CoreData head of financial services Kristen Turnbull told financialobserver  the short-term switching intention among advisers had risen from 10.9 per cent in 2010 to 16 per cent in 2014.

“We would hazard a guess that this would increase further post the unwinding of grandfathering provisions since many dealer groups have had their recruitment efforts on hold until this happens,” Turnbull said.

There were a greater number of aligned advisers, 17.1 per cent, considering a move in the next 12 months, with a smaller 10.3 per cent of independent financial advisers (IFA) looking for new a licensee to operate under.

“On a longer-term basis of five years, the results are fairly comparable with 22.6 per cent of aligned advisers and 24.4 per cent of IFAs considering switching,” Turnbull said.

“Overall, more than one in five advisers across the industry (22.2 per cent) say they are likely to switch dealer groups in the next five years, suggesting there will be high mobility within this workforce and it will become harder for licensees to attract and retain advisers.”

She said the appetite among planners who were likely to establish their own Australian financial services licence (AFSL) in the next 12 months declined from almost one-quarter (24.8 per cent) in 2010 to 18.4 per cent in 2014.

“Over the longer term of five years, however, some 30.9 per cent of those likely to switch say they will set up their own AFSL, which is up marginally from 26.2 per cent back in 2010 and a substantial jump on 2013 when just 17.6 per cent of switchers were considering setting up their own AFSL in the next five years,” she said.

“This is likely down to the uncertainty last year over FOFA [the Future of Financial Advice reforms], with the change of government and recently passed amendments potentially increasing the attractiveness of this option for advisers.”

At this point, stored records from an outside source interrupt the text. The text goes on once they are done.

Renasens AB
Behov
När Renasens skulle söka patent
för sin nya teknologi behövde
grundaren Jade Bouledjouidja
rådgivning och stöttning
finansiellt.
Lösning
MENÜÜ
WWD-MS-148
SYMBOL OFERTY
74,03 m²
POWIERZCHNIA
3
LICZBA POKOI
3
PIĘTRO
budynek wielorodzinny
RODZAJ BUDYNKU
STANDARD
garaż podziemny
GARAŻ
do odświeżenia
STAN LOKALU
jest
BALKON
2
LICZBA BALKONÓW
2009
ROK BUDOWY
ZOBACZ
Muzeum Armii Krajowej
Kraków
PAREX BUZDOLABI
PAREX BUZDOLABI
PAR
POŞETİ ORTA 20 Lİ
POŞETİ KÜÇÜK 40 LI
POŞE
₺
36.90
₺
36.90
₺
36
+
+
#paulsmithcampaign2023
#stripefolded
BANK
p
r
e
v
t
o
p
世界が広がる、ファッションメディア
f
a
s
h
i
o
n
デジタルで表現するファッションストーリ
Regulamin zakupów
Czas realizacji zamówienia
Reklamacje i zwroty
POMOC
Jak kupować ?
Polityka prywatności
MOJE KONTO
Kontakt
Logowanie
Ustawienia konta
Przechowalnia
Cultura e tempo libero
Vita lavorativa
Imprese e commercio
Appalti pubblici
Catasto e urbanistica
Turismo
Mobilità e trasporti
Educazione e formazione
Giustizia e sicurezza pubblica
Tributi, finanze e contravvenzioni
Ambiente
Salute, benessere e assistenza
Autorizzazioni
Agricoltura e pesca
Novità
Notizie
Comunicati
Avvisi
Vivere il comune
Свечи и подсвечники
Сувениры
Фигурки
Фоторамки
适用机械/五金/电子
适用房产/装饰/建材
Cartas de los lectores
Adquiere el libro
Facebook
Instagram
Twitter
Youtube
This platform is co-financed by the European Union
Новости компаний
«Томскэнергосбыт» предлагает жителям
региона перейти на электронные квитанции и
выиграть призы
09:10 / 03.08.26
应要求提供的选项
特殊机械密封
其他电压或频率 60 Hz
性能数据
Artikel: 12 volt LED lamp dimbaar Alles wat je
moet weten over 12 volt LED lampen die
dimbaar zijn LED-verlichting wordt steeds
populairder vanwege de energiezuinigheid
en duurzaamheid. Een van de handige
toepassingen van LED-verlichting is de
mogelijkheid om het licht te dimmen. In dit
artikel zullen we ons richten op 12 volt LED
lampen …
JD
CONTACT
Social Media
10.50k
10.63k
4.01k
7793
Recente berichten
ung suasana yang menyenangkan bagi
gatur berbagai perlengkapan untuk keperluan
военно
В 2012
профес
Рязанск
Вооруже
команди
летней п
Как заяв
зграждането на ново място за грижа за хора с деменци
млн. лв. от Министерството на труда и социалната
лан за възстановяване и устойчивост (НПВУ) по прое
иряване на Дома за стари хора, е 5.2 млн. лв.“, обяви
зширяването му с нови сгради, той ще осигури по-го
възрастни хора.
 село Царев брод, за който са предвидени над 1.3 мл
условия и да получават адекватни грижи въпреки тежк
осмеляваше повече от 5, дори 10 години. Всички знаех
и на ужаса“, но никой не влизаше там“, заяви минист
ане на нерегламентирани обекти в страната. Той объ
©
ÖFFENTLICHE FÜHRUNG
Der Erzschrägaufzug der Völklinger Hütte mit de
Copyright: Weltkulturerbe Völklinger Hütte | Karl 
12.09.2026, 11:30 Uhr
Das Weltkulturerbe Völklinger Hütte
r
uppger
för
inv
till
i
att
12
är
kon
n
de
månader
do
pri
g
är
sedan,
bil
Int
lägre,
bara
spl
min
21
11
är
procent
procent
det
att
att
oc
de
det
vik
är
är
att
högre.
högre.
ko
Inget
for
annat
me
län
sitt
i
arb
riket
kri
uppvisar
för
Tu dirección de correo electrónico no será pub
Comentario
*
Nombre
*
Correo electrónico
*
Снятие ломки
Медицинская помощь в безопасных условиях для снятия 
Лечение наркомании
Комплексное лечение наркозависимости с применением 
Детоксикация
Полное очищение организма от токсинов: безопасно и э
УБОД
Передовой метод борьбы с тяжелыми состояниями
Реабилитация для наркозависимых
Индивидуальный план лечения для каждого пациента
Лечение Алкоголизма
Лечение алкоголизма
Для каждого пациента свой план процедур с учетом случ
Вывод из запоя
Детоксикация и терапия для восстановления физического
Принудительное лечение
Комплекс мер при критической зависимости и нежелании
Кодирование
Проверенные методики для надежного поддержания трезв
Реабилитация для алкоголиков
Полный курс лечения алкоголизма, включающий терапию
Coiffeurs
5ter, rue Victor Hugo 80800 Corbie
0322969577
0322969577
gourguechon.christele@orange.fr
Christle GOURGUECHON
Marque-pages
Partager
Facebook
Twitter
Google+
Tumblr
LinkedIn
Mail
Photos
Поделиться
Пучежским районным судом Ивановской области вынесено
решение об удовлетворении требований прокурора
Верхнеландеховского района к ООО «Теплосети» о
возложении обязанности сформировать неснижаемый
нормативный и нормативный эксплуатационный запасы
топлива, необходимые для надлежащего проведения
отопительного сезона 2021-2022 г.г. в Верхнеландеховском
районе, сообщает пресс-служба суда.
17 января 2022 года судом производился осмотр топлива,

Earlier this month, Investment Trends also noted that according to research there was a 55 per cent increase in the proportion of planners intending to switch dealer groups in the next 12 months, with 10 per cent looking for a new home in comparison to 6 per cent in 2013.

“We began measuring dealer group satisfaction for the first time in this year’s study and found that planners working in majority independent dealer groups had higher levels of overall satisfaction compared to those working in bank or institutionally-aligned dealer groups,” Investment Trends senior analyst Recep Peker said at the time.

“As expected, dealer groups that have more satisfied planners typically have a smaller proportion planning on leaving.

“To improve planners’ satisfaction, a key area for dealer groups to focus on is enhancing the effectiveness of the advice and review process.

“By helping planners provide advice more efficiently and demonstrate value better, dealer groups can boost satisfaction and increase loyalty.”